先日、審美充填の新機軸ともいえる「Bio-Emulation」のTapia先生のお話を聞いてきました。
Bio-Emulationは簡単に言うと、少ないシェードで解剖学的形態を再現することを基軸にする審美充填のスペシャリスト集団です。
実は話を聞いていて内心憤慨していました。
私の審美充填方法であるカローレは
オペーカー → デンチン → エナメル → トランス の4~5層シェードが基本形です。
しかし数年前から明度を的確にコントロールすれば、カメレオン効果と目の錯覚で2~3層で審美的に再現できることを感覚的に体得していました。Bio-Emulationの考え方もほぼ同じで2~3層で再現し、使用するシェードもたったの7色・・・カローレの30色に比べると非常にシンプルです。
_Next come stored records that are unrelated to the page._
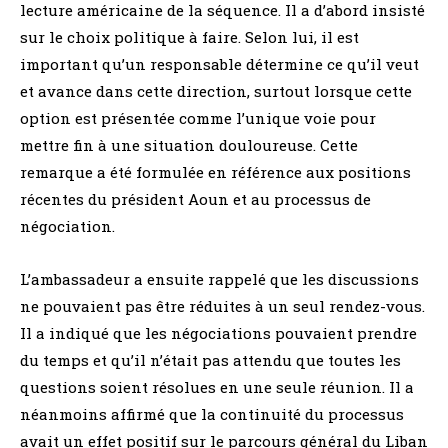
lecture américaine de la séquence. Il a d’abord insisté
sur le choix politique à faire. Selon lui, il est
important qu’un responsable détermine ce qu’il veut
et avance dans cette direction, surtout lorsque cette
option est présentée comme l’unique voie pour
mettre fin à une situation douloureuse. Cette
remarque a été formulée en référence aux positions
récentes du président Aoun et au processus de
négociation.
L’ambassadeur a ensuite rappelé que les discussions
ne pouvaient pas être réduites à un seul rendez-vous.
Il a indiqué que les négociations pouvaient prendre
du temps et qu’il n’était pas attendu que toutes les
questions soient résolues en une seule réunion. Il a
néanmoins affirmé que la continuité du processus
avait un effet positif sur le parcours général du Liban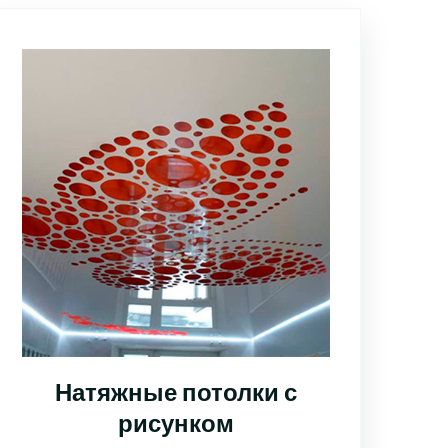
Натяжные потолки с
рисунком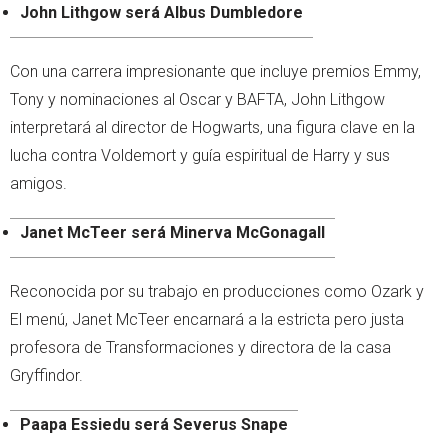
John Lithgow será Albus Dumbledore
Con una carrera impresionante que incluye premios Emmy,
Tony y nominaciones al Oscar y BAFTA, John Lithgow
interpretará al director de Hogwarts, una figura clave en la
lucha contra Voldemort y guía espiritual de Harry y sus
amigos.
Janet McTeer será Minerva McGonagall
Reconocida por su trabajo en producciones como Ozark y
El menú, Janet McTeer encarnará a la estricta pero justa
profesora de Transformaciones y directora de la casa
Gryffindor.
Paapa Essiedu será Severus Snape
これはCRの色調再現性が非常に良くなったことと、ナノフィラーによる均一な光拡散性と研磨性によってカメレオン効果が発揮されやすくなったからです。だから従来のように「マッチシェード テクニック」で地道に盛り上げる意味合いが薄くなりました。
これに過去において衰退した「アナトミカル シェード テクニック」を持ってくるとは・・・。確かに現在の高性能CRとアナトミカルシェードは相性がいいです。知っていたのに、こんなにも華やかにプレゼンテーションされるとあっぱれです。


45In脱離を主訴に来院された患者さんです。疼痛などの不快症状は認められず、充塡処置にて対応することとしました。

 

 


軟化象牙質は認められなかったため、残留セメントの清掃を行い、無切削で充填に移りました。
間接修復と充填は適応症が違います。ラバーダムもそうですが、感情的に否定するのは簡単ですが稚拙であり、プロフェッショナルとしての資質を疑います。「CRは良い・インレーは悪い」というように短絡的に決めるべきではありません。もちろん経営的に決めることなど言語道断であります。

 


今回のケースは
着色象牙質のオペーク → デンチンシェード → エナメルシェード
の3層で明度をコントロールすることと、解剖学的形態付与によって審美的に仕上げました。
私はデンチンをわざと一段階明るく充填します。これによって周囲環境の明るさに左右されずに、かつ適度に歯質の色調を拾ってくれます。
ここがBio-Emulationと決定的に異なります。
今回のケースのように遠心にメタルインレーがある場合は、遠心側にハイトーンのオペーク(AO1など)を持っていくと暗くなりません。

患者さんが施術部位を見る場合、私たちのように多方向+無影灯ではなく、鏡を使った一方向+洗面台の暖色灯です。

波長の長い光が残りやすく、感覚的に暗く見えてしまいます。
よって「Value=明るめ、chroma=白め」の方向に合わせています。
無影灯下でシェードを整えると痛い目を見るので注意してください。

ステインについてもより黒く・暗く見えてしまうため使用していません。
歯科医師向けのプレゼンにはステインがあったほうがかっこよく映るのですが、患者さんの受けは悪いです。
どちらを優先するかは先生の考え方次第です。

 

  


4か月後の経過観察です。問題なく機能しております。
患者さんにも喜んでいただき大変光栄です。

Bio-Emulation の考え方をもとに開発されたEssentiaを模型上で試用しているのですが、非常に優秀なCRです。
Tapia先生の話を聞いていたときは「日本人のエナメル質は薄いからEssentiaは使えないだろう」と高をくくっていました。

いざ使ってみるとそのポテンシャルの高さに脱帽です。
審美充填が一部のスペシャリストだけでなく、多くの先生に施術できるようになる日は近いのでしょう。